There is little to add to Dr. Mark Elliott’s excellent post on today’s UKSC decision in Jones v. First Tier Tribunal, [2013] UKSC 19. As Mark notes in his comprehensive and thoughtful entry, Lord Carnwath was refreshingly honest about the role that the distinction between law and fact plays in allowing judges to allocate decision-making between courts and administrative bodies. 

Lord Carnwath quoted (my emphasis added) from some of his extra-judicial writings:

I discussed these developments in an article in 2009 (Tribunal Justice, A New Start [2009] PL 48, pp 63-64). Commenting on Moyna I said:

The idea that the division between law and fact should come down to a matter of expediency might seem almost revolutionary. However, the passage did not attract any note of dissent or caution from the other members of the House. That it was intended to signal a new approach was confirmed in another recent case relating to a decision of an employment tribunal, Lawson v Serco.”

    Of Lord Hoffmann’s words in Serco itself, I said:

“Two important points emerge from this passage. First, it seems now to be authoritatively established that the division between law and fact in such classification cases is not purely objective, but must take account of factors of ‘expediency’ or ‘policy’. Those factors include the utility of an appeal, having regard to the development of the law in the particular field, and the relative competencies in that field of the tribunal of fact on the one hand, and the appellate court on the other. Secondly, even if such a question is classed as one of law, the view of the tribunal of fact must still be given weight…

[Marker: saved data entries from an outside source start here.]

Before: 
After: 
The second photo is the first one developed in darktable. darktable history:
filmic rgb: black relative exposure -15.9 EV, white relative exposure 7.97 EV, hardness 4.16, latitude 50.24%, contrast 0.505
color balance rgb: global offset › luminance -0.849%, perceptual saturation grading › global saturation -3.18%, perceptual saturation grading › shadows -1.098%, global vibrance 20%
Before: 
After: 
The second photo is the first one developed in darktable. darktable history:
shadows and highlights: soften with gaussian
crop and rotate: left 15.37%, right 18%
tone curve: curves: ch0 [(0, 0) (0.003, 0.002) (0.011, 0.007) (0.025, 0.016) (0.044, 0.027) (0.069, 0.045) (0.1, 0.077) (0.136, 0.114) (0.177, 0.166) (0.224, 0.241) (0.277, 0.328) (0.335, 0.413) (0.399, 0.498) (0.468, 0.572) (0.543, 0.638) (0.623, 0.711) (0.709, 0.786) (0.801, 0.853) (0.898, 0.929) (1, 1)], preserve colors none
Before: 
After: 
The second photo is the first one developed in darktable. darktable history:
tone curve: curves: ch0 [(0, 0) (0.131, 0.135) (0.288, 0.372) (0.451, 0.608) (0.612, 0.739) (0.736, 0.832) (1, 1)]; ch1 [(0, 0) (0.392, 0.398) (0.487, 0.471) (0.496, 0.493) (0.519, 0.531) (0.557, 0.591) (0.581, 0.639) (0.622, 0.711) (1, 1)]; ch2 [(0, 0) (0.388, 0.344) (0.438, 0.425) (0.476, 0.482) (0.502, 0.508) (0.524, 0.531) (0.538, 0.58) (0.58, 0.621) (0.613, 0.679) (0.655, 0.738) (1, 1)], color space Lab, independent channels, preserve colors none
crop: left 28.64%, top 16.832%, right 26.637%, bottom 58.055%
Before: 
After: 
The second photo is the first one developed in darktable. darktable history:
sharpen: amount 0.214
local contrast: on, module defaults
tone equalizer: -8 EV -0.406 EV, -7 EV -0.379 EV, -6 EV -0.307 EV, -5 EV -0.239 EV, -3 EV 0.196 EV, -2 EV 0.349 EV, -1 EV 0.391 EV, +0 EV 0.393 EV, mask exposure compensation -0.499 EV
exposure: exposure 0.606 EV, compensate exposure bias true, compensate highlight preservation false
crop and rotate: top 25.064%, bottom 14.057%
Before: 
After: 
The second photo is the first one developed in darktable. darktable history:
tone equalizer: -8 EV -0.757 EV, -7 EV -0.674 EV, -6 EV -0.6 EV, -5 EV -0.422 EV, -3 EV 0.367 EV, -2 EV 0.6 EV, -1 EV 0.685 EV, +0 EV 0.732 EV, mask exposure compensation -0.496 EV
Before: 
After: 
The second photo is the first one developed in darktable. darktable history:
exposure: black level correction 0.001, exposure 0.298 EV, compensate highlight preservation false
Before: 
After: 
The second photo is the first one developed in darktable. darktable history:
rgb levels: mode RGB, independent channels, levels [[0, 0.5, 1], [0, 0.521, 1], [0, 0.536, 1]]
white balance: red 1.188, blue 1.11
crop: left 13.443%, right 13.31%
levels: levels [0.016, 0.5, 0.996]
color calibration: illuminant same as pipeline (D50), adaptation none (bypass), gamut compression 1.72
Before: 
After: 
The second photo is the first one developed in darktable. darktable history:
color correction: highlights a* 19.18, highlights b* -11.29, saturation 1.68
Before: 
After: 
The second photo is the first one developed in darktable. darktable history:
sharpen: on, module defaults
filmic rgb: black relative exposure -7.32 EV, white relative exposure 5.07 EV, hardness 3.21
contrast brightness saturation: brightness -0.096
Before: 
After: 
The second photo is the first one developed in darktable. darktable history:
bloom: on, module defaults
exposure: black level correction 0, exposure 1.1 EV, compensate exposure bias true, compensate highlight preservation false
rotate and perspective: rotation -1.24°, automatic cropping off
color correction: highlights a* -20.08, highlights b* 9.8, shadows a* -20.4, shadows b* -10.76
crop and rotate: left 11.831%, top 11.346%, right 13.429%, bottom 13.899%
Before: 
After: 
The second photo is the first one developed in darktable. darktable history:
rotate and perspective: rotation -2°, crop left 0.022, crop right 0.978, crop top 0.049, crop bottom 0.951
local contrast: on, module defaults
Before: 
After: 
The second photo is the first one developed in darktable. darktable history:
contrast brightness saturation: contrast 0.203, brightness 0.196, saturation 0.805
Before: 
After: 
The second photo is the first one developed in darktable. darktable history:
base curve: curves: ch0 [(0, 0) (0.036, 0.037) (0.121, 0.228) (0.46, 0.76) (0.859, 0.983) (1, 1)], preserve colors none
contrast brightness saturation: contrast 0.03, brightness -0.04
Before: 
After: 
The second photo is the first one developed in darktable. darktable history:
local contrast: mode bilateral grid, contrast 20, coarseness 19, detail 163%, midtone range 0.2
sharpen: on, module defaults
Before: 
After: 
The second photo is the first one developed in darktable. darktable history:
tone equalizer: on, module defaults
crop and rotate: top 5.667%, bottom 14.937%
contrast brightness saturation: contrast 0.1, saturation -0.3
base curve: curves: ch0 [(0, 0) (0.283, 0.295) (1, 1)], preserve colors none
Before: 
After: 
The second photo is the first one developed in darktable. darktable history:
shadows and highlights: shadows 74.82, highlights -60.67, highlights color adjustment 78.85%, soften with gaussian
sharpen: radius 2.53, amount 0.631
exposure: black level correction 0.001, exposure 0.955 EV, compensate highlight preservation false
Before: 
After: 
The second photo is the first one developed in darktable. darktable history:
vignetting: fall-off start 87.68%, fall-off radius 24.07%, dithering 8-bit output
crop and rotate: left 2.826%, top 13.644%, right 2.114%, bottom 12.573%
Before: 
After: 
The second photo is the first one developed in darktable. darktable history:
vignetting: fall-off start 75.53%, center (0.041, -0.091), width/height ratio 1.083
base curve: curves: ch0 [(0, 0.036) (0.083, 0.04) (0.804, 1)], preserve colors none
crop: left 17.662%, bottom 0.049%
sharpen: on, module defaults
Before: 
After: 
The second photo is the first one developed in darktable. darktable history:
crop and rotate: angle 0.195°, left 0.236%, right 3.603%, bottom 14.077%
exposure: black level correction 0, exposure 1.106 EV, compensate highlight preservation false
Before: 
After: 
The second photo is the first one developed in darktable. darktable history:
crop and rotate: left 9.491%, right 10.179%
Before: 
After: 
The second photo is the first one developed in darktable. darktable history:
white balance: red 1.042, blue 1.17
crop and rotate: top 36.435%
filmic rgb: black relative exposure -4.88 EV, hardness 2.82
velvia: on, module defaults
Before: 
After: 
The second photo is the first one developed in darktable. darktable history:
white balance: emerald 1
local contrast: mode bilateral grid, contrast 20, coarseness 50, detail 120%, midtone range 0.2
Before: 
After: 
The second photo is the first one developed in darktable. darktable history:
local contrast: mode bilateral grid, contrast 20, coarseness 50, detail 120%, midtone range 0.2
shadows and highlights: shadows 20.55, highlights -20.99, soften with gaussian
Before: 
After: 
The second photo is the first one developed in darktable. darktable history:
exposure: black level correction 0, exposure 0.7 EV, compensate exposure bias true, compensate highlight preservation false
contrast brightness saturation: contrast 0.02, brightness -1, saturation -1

I would offer two further observations.

First, if courts are using the formal law/fact distinction — or, for that matter, other distinctions, such as jurisdictional/non-jurisdictional error, law/policy, or law/discretion — to achieve substantive ends, they ought to be clear about what those substantive ends are. Clearly, the Supreme Court thinks it is appropriate to defer widely to the First Tier and Upper Tribunals. The Court should be clear about why it considers this to be the appropriate approach. Masking substantive ends with formal references to law and fact is unhelpful.

Secondly, the Supreme Court should recognize that the implications of Lord Carnwath’s comments resound far beyond the confines of the First Tier and Upper Tribunals. Legislative choice to vest decision-making authority in these bodies, allied to their expertise, the complexity of the problems with which they deal and the ability of interested parties to participate in their proceedings justifies a deferential approach to judicial review of their decisions. But these reasons apply with equal — and sometimes greater — force to other bodies established by Parliament to deal with matters of policy. This is a point that English courts have been reluctant to concede.

Perhaps Lord Carnwath’s comments — supported by a majority of the Supreme Court — indicate A Fresh Start.

This content has been updated on June 11, 2014 at 09:47.